Our job is to retain members in care to deliver engagement, attendance and abstinence. If we do that, the total cost of care will come down based on internal data, our studies and a whole host of published research that has nothing to do with us.
Saying to a plan, ‘Given that, we would like to be incentivized to deliver that set of outcomes,’ is non-controversial. The part that’s really tricky is meeting the second and third-order needs of our plan partners in a way that allows that incentive alignment to carry through to a contract.
The primary challenge is that it’s really hard to shift from a fee-for-service to a value-based methodology. We’re lucky that we were born and grew up value-based. We never had perverse incentives to deliver services that don’t drive value. For providers who have been forced to exist off the fee schedule, I think that transitioning to value is tricky for many reasons.

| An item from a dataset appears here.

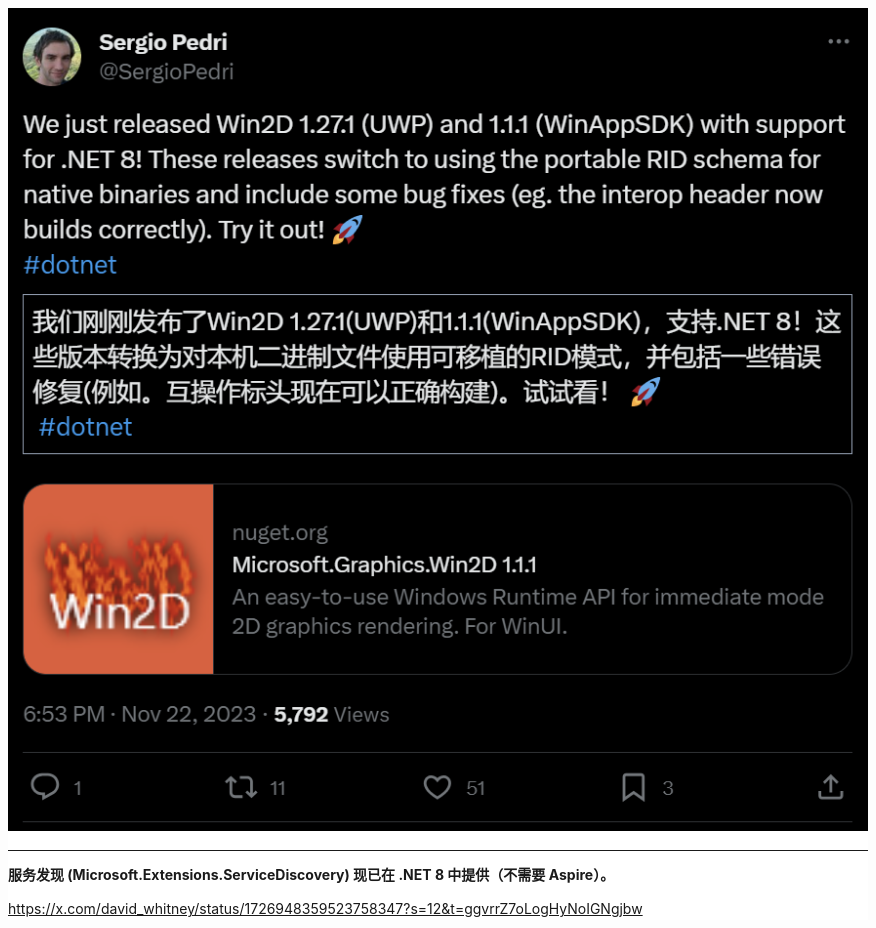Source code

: ![image-20231201103450297](./assets/2023-11-26/image-20231201103450297.png)

---

**服务发现 (Microsoft.Extensions.ServiceDiscovery) 现已在 .NET 8 中提供（不需要 Aspire）。**

https://x.com/david_whitney/status/1726948359523758347?s=12&t=ggvrrZ7oLogHyNoIGNgjbw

Groups leverages medication-assisted treatment (MAT), namely Suboxone, to treat OUD. Do you think MAT is the future of SUD treatment and that abstinence-only approaches will become less common?
MAT is a critical part of treating substance use disorders and will remain so. I don’t think it’s the silver bullet.
From a clinical outcomes and data perspective, there is strong evidence that medication-assisted treatment is the best modality we have today for the treatment of opioid use disorder. That’s not as clear when it comes to alcohol use disorder. It’s not at all clear when it comes to stimulant use disorder.
But when it comes to opioid use disorder, MAT, specifically buprenorphine, Naloxone or Suboxone, is the primary tool we have in our tool belt. It’s not the only one. I would argue it’s only efficacious in combination with psychosocial modalities, but it’s a really important one and probably will be for quite some time.
With that said, medication alone doesn’t solve this problem. Our outcomes are some of the best in the industry. We retain 68% of our members at six months, meaning that 32% have fallen through the cracks. I would argue that’s not good enough. I hope that more modalities will be developed for the more effective treatment of addiction in the future.
So, if you’re asking if I think MAT is the perfect solution? God no. Do I think it’s a really great solution that needs to be more widely adopted? I certainly do.
Groups has capitalized on technology to improve patients’ access to care. What challenges presented themselves when implementing those new tech systems?
Technology in and of itself solves a lot of problems, reduces a lot of barriers and creates others.
With technology, there are a number of barriers. Are the systems working? How do we integrate our tech stack with legacy EMRs? Even moving beyond the internal barriers we face, some folks who didn’t have access to transportation now don’t have access to bandwidth. Some folks who didn’t have access to a car and don’t have access to a smartphone. We spent a lot of our time trying to mitigate those barriers. Our data shows that embracing technology has net reduced barriers to accessing care. But there are people who today can’t complete our intake funnel, because they’re not sufficiently comfortable using a smartphone app. I think we have a responsibility to deal with that.
Looking ahead, what innovations could pique Groups’ interest?
Core to our mission is serving everyone who has substance use disorder. A big part of fulfilling that mission for us is working with departments of corrections and serving folks who are coming out of incarceration.
Those are folks who don’t have smartphones in many cases and, in some instances, aren’t comfortable using those smartphones. We’re working to arm those folks with smartphones and tablets. We’ve received grants, so we can give those out for free. We’re working to help people get access to free or extremely cheap high-speed internet. But that is not the solution, or the only solution, for everyone.
How do we use our rural footprint and local care teams to help folks who can’t engage with technology to still get treatment? There are a lot of answers to this question. My view is that technology has a role to play, but it’s not the only answer.